Тогда подъезжают остальные охотники, папа едет впереди по следу и разбирает его, а мы, затаив дыханье и волнуясь, крадемся сзади.
Один раз мы затравили по пороше в один день двенадцать русаков и двух лисиц.
Не помню точно, когда папа бросил охоту. Кажется, что это было в середине восьмидесятых годов, тогда же, когда он сделался вегетарианцем2.
105
Двадцать восьмого октября 1884 года он пишет моей матери из Ясной Поляны: "...поехал верхом, собаки увязались со мной, Агафья Михайловна сказала, что без своры бросятся на скотину, и послала со мной Ваську. Я хотел попробовать свое чувство охоты. Ездить, искать по сорокалетней привычке очень приятно. Но вскочил заяц, и я желал ему успеха. А главное, совестно".
Но и после охотничья страсть в нем не угасала.
Когда, во время прогулки, весной он слышал свист и хорканье вальдшнепа, он прерывал начатый разговор, подымал голову кверху и, с волнением хватая своего собеседника за руку, говорил: "Слушайте, слушайте,-- вальдшнеп, вот он"3.

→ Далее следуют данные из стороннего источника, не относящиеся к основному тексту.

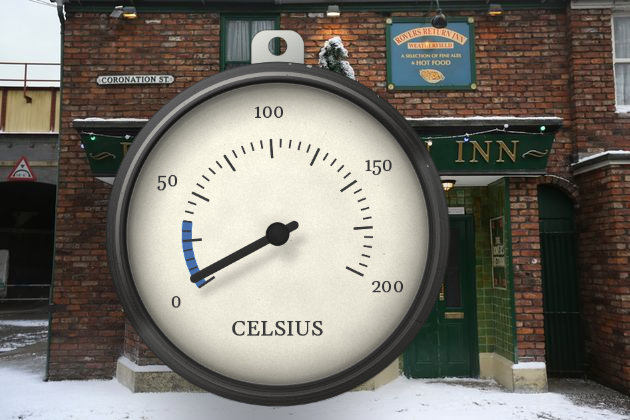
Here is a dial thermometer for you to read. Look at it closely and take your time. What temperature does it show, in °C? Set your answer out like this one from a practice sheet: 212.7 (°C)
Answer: 5 (°C)
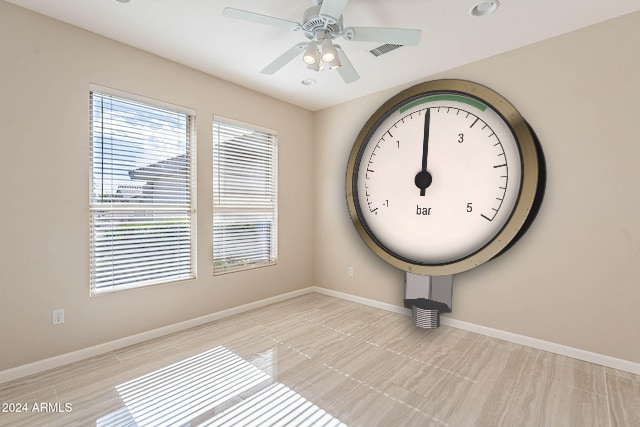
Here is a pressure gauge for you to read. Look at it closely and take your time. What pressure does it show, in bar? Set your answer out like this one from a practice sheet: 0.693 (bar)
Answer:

В девяностых годах, когда он жил в моем имении Чернского уезда и устраивал там столовые для голодающих, с ним случилась неприятная и трогательная история.
Он любил ездить по деревням верхом на моем охотничьей Киргизе, и часто с ним увязывалась моя борзая собака Дон, которая привыкла к лошади и всегда за ней ходила.
Едет он раз по полю и слышит, что недалеко от него крестьянские ребятишки кричат: "Заяц, заяц!"
-- Смотрю, -- рассказывает он мне, -- к лесу скачет русак. От меня далеко, так что затравить его немыслимо.
Захотелось мне посмотреть скачку Дона, я не вытерпел и показал ему русака. Тот заложился, и представь себе мой ужас, когда он стал его догонять.
Я взмолился. Уйди, ради бога, уйди!..
Смотрю, Дон его уже мотает на угонках. Что мне делать?
К счастью тут уже близко опушка. Русак ввалился в куст и ушел. Но если бы он поймал его, я был бы в отчаянье.
Я не хотел огорчать отца и не сказал ему, что Дон пришел домой только через час после его приезда, весь в крови, раздутый, как бочка.
Очевидно, он поймал зайца в кустах и там же его съел.
Но папа об этом, слава богу, не узнал.